◆ **TASK DIRECTIONS**
Within the material below, count how many lines contain "Hyper". Answer with only that number.

◆ **INPUT DATA**
________________________________________

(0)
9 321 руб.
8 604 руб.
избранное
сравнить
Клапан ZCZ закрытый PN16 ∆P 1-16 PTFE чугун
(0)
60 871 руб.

________________________________________

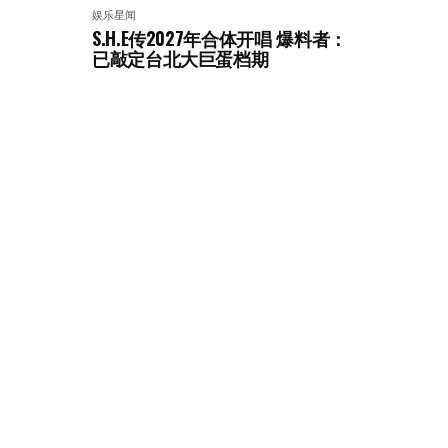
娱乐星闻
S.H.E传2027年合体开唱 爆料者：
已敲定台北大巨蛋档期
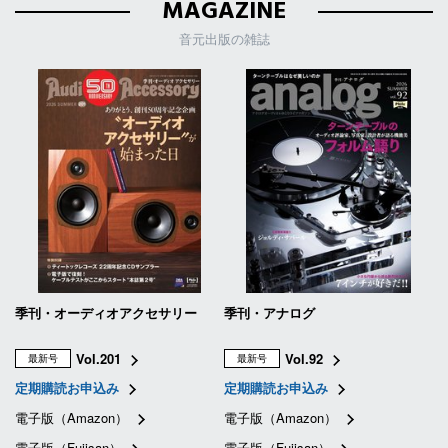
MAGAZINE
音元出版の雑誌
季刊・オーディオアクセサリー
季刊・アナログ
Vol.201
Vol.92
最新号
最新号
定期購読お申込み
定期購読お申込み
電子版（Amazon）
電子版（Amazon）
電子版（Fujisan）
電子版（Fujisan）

________________________________________

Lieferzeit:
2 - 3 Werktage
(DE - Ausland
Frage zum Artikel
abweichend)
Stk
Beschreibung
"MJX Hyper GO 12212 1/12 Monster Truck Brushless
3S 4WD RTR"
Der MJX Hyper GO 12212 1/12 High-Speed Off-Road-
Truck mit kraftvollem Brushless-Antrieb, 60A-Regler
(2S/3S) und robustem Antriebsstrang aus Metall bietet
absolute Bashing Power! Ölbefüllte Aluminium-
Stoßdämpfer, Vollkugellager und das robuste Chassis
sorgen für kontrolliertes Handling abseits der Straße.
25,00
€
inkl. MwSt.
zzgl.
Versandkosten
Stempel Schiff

________________________________________

◆ **ANSWER TO THIS PROBLEM**
2